As good as home is, it’s not exactly the same as the place the veteran departed from; you do not step into the same river twice. Children have grown, spouses changed jobs, lovers been unfaithful, parents aged. The sense of purpose and urgency that deployment impressed can be lost to the muddle of civilian life, amorphous new projects, or the return to ordinary jobs and careers.

As much as veterans are changed by war, it is not always in the ways civilians may expect. Post-combat stress may inspire nightmares or anxious crowd navigation, but no veteran wants to be treated like a “ticking time bomb,” as one former airman was described. An amputation might seem tragic to the witness, but a “blessing” to the amputee, as a returning soldier testified.

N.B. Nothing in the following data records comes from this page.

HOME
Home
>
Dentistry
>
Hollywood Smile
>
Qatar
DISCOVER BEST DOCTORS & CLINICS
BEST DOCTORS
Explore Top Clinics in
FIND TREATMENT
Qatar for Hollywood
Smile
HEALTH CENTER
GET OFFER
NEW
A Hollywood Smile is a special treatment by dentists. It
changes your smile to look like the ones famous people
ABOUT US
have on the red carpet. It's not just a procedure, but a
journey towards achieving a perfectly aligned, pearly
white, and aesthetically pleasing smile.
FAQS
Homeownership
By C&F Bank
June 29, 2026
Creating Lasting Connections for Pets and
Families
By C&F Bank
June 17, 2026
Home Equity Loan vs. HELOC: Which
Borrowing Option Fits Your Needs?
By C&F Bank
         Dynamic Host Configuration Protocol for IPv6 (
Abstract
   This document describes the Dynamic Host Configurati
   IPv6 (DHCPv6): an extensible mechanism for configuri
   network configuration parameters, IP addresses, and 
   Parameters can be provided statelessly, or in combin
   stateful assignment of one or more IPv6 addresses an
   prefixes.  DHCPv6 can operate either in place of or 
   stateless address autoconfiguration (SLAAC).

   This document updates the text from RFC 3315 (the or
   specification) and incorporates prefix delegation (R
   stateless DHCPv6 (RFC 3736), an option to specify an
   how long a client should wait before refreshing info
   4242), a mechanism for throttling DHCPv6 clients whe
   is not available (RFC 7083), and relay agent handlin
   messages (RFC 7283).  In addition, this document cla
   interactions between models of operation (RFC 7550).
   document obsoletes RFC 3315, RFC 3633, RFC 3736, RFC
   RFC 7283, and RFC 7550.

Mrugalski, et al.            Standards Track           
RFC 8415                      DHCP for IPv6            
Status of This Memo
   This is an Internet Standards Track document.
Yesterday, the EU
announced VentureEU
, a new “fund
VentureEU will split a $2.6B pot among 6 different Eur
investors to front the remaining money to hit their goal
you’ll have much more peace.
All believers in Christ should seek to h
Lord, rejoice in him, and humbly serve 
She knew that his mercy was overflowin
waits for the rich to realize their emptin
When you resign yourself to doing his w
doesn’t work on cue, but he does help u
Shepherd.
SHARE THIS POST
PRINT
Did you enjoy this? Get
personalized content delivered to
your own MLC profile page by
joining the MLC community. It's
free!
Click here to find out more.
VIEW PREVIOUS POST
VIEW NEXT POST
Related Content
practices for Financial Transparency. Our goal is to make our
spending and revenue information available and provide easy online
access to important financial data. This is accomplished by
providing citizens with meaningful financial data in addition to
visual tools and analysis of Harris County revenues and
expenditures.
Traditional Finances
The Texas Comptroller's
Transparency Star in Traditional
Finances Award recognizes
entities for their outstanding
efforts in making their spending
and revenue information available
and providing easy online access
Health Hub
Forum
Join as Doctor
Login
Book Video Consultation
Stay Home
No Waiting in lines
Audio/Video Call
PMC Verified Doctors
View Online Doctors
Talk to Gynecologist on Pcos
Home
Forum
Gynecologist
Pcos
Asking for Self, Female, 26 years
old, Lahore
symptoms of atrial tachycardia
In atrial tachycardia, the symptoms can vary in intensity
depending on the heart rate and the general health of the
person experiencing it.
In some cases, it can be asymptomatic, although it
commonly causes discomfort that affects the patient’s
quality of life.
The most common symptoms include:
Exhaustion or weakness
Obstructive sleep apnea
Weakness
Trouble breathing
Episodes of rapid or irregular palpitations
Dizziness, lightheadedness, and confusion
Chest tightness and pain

Veterans can join together in the comfort of familiarity to swap stories and reminisce. But even in those closed circles there is some suspicion; even then the “decoy story”—to borrow veteran-writer Phil Klay’s term—can be replayed to distract attention from more pointed attempts to glean information or elicit profound emotions. How are veterans themselves to know what their comrades experienced or how they privately remember a deployment?

This project bridges those gaps by telling war’s unvarnished stories. Participating soldiers, sailors, marines and airmen (retired, on leave, or at the beginning of military careers) here describe combat in the way they believe it should be understood. They also recount memories, experiences, and views they attest that they do not otherwise voice. In their interviews, which lasted from forty-five minutes to two hours, they spoke honestly with pride in their own strengths and accomplishments, with gratitude for friendships and adventures, but also in the face of shame, regret, and grief, braving controversy, misunderstanding, and sanction. In these open conversations, they describe thoughts they didn’t realize they were harboring, remember comrades faded from recollection, and recall arduous routines since forgotten.